What are ITEP’s outcomes for business attraction, business expansion and job creation? What are its costs in foregone revenue to local taxing bodies?
Do the program’s outcomes justify its costs?
These are straightforward questions — the kinds of questions that are asked and answered routinely for any government program operating within the normal bounds of public accountability.
One of the most unusual things about the industrial tax exemption program is the extent to which it has not operated within those normal bounds.
ITEP is Louisiana’s most expensive economic development program, by a wide margin. In 2017 alone, the program cost $1.9 billion in foregone tax revenue to local taxing bodies, five times the cost of the combined total of the state’s other major corporate development incentive programs. On a per capita basis, ITEP is the single largest program of state subsidies to corporations in the nation — roughly twice as large as the second place program.
Yet throughout the entirety of ITEP’s 80-year history, Louisiana Economic Development, the state agency that administers ITEP, has never:
- conducted a cost-benefit analysis of the program,
- calculated how much the exemptions are costing local taxing bodies in lost revenue each year,
- evaluated ITEP’s track record for business attract, business expansion or job creation,
- assessed the extent to which the investments ITEP subsidizes would have been made anyway without the subsidies.
The purpose of this report is to answer those questions, looking specifically at East Baton Rouge Parish from 1998 to 2017.
ITEP at a crossroads
On June 24th, 2016 Governor John Bel Edwards signed an Executive Order which has the potential to bring about the most significant reforms to ITEP in the program’s history. The order, coupled with a supplementary one issued a few months later, makes four basic changes to the ITEP program:
1) It makes job creation a requirement for receiving an exemption,
2) It renders “miscellaneous capital additions” ineligible for exemptions and prohibited,
3) It establishes a cap on exemptions’ second terms at 3 years and 80% of the property taxes that would be owed (instead of 5 years and 100%),
4) It devolves decision-making authority over whether exemptions are approved and on what terms to the local taxing bodies that bear the exemptions’ costs, specifically school districts, parish governing authorities, sheriffs and municipal governments (if the applicant company is within a city).

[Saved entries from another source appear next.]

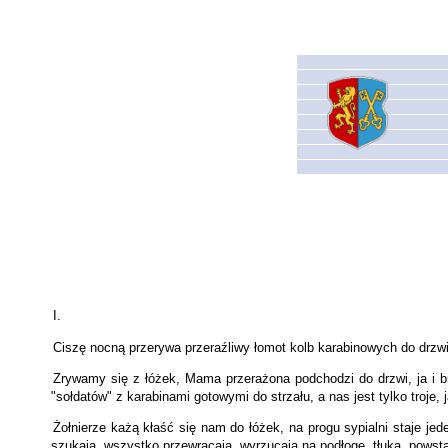
I.
Ciszę nocną przerywa przeraźliwy łomot kolb karabinowych do drzwi,
Zrywamy się z łóżek, Mama przerażona podchodzi do drzwi, ja i 
"sołdatów" z karabinami gotowymi do strzału, a nas jest tylko troje
Żołnierze każą kłaść się nam do łóżek, na progu sypialni staje je
szukają, wszystko przewracają, wyrzucają na podłogę, tłuką, powsta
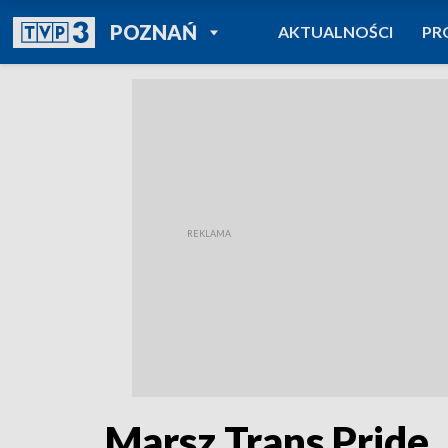
POWRÓT DO
POZNAŃ
AKTUALNOŚCI
PR
TVP REGIONY
Marsz Trans Pride.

We’ve described these reforms as “potential” rather than established for two reasons. First, the executive order grandfathered in a large number of exemptions under the old rules. Exemptions in their first ITEP term and those for which an “advance notice” was submitted prior to June 24th, 2016 are not subject to the executive order. The new batch of exemptions — the ones subject to the local approval requirement established by the Governor’s executive order — are only now beginning to be considered.
There’s a second, potentially more significant reason the jury is still out on whether change has come to ITEP — the question of what local officials will do with their new authority. Empowering local officials to make decisions about their own taxes, rather than allowing a distant, state-level board to make their decisions for them, might lead to different outcomes. Or it might not. It depends on whether those local officials approach their responsibility at all differently from decades of Commerce and Industry Board appointees who have approved ITEP applications at a rate 99.95% over the last twenty years.
Will local officials continue this grim tradition of rubber-stamping costly exemptions, without serious evaluation of whether the exemptions bring about a public benefit worth those costs? Or will our officials act with local interests more firmly in mind, which means establishing clear standards for evaluating ITEP applications that separate the “incentives” from the “gifts”?
That, in a word, is the presiding imperative facing local officials and citizens seeking to put in place responsible policies for ITEP in the future — to create a vetting process for exemptions that distinguishes the incentives from the gifts.
We’ve written this report to help with that process.